Brief:
Omitting all pictures, retype the entries below exactly as given.

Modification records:
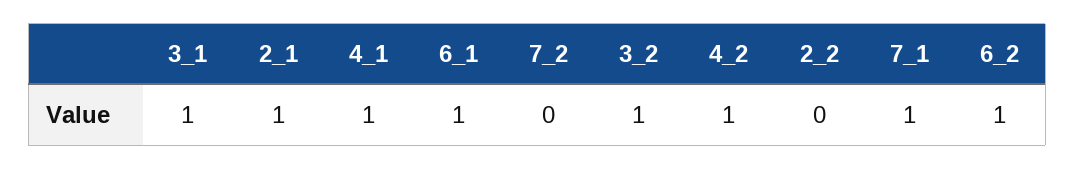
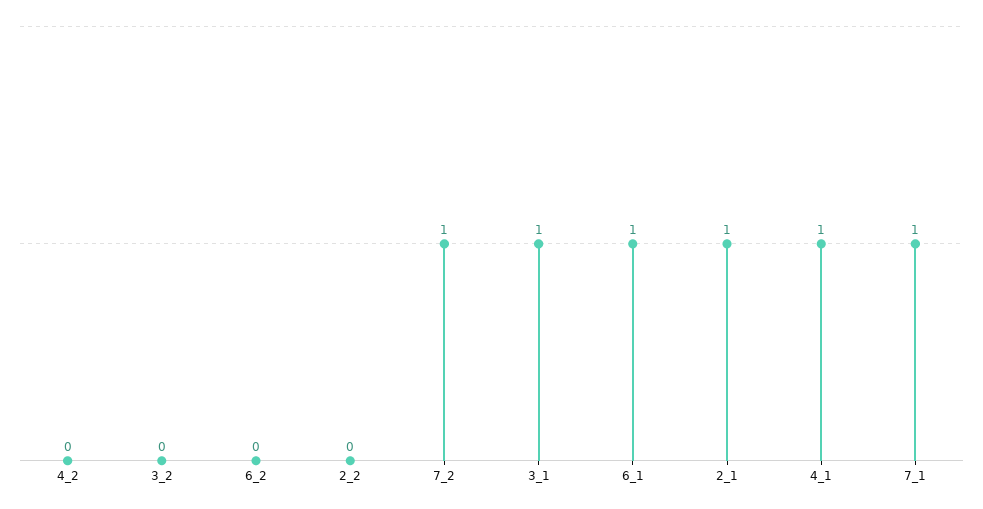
  {
    "3_1": 1,
    "2_1": 1,
    "4_1": 1,
    "6_1": 1,
-   "7_2": 0,
+   "7_2": 1,
-   "3_2": 1,
+   "3_2": 0,
-   "4_2": 1,
+   "4_2": 0,
    "2_2": 0,
    "7_1": 1,
-   "6_2": 1
+   "6_2": 0
  }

Written solution:
  {
    "3_1": 1,
    "2_1": 1,
    "4_1": 1,
    "6_1": 1,
-   "7_2": 0,
+   "7_2": 1,
-   "3_2": 1,
+   "3_2": 0,
-   "4_2": 1,
+   "4_2": 0,
    "2_2": 0,
    "7_1": 1,
-   "6_2": 1
+   "6_2": 0
  }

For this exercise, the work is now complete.